- Location of Abadla District within Béchar Province
- Coordinates: 31°1′N 2°44′E﻿ / ﻿31.017°N 2.733°E
- Country: Algeria
- Province: Béchar
- District seat: Abadla

Area
- • Total: 12,100 km^{2} (4,700 sq mi)

Population (1998)
- • Total: 18,648
- • Density: 1.54/km^{2} (3.99/sq mi)
- Time zone: UTC+01 (CET)
- Municipalities: 3

= Abadla District =

Abadla is a district in Béchar Province, Algeria. It seat and the largest city is Abadla. According to the 2008 census, the total population of the district was 21,133 inhabitants. Most of the population of the region is clustered around the Oued Guir, the main water source for the district. The N6 national highway runs through the district on its way from Béchar to Adrar; the N50 branches off near Abadla, leading to Tindouf.

== Geography ==
Abadla is situated in Béchar Province, on a flat plateau alternating between sandy desert and irrigated oases along the Oued Guir. The district comprises a plateau crossed by rocky outcrops, inland depressions, and rugged terrain in the Gara el Betick and Djorf Torba regions. The commune of Abadla covers an area of 2870 km2. The elevation ranges from about 567 to 775 m. The district's climate is classified as a hot desert climate (Köppen climate classification BWh), characterized by extremely hot summers, cool winters, and very low precipitation throughout the year.

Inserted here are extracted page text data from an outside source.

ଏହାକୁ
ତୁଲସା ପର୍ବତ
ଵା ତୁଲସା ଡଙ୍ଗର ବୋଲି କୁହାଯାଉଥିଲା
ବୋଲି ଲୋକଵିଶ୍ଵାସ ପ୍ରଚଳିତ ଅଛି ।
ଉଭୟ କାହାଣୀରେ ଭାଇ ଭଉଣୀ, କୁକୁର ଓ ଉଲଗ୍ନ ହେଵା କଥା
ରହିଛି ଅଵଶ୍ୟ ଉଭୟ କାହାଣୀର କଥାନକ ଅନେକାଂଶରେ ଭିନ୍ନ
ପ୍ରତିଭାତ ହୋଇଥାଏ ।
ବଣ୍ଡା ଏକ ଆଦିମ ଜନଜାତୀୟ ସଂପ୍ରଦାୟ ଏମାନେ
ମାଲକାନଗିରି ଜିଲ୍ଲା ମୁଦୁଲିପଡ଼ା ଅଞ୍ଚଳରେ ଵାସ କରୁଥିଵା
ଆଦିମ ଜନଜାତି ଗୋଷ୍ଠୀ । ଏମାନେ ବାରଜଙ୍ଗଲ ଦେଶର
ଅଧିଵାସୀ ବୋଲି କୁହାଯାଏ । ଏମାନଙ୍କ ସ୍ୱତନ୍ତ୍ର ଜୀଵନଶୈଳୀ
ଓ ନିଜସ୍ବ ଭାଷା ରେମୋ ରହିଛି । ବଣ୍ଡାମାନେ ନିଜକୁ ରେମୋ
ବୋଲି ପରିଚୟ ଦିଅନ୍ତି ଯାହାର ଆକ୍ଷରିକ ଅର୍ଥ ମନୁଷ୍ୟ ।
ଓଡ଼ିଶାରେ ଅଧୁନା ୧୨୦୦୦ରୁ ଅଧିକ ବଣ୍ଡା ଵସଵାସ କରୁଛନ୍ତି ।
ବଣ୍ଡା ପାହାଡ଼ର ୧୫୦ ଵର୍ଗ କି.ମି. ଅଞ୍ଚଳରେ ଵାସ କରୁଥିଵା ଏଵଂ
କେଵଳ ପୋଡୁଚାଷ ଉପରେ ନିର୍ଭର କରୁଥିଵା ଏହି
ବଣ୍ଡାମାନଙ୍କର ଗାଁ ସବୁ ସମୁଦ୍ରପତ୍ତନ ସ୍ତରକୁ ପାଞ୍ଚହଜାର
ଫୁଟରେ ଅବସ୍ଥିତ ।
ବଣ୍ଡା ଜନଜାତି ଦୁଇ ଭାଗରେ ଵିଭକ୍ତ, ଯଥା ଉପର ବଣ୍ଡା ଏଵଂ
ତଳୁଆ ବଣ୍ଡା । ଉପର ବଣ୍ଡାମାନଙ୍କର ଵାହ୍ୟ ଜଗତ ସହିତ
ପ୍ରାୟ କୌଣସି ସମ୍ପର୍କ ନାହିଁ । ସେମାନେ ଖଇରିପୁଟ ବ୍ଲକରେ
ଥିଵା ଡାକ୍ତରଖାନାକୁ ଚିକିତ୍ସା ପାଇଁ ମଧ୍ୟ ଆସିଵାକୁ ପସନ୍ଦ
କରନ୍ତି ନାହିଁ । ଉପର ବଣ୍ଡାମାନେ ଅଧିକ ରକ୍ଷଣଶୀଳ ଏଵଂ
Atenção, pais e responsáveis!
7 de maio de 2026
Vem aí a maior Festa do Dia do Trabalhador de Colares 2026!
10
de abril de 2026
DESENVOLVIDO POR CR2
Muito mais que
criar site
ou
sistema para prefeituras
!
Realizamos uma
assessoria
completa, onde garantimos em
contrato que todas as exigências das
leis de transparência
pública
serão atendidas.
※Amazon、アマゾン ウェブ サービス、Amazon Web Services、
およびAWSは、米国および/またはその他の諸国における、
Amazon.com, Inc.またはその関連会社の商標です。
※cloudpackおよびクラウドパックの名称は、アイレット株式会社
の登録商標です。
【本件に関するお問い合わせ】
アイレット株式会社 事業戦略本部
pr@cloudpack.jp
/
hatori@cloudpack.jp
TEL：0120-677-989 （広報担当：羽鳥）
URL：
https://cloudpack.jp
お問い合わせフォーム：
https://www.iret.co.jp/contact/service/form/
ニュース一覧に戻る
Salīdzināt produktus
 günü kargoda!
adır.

The district is further divided into three communes: Abadla, Méchraâ Houari Boumédienne, and Erg Ferradj.

== Demographics ==
According to the 2008 census, the total population of the district was 21,133 inhabitants.

== Transportation ==
Abadla is served by National Highways N6 (Béchar to Adrar), N50 (to Tindouf), and N52, making it a transit corridor between northern and southern Wilayas . In April 2025, the new Béchar–Abadla railway line was inaugurated by the President of Algeria. This 100-kilometer rail project aims to enhance transport connectivity and help in the economic improvement of the region by easing the movement of goods and people and reducing transportation costs.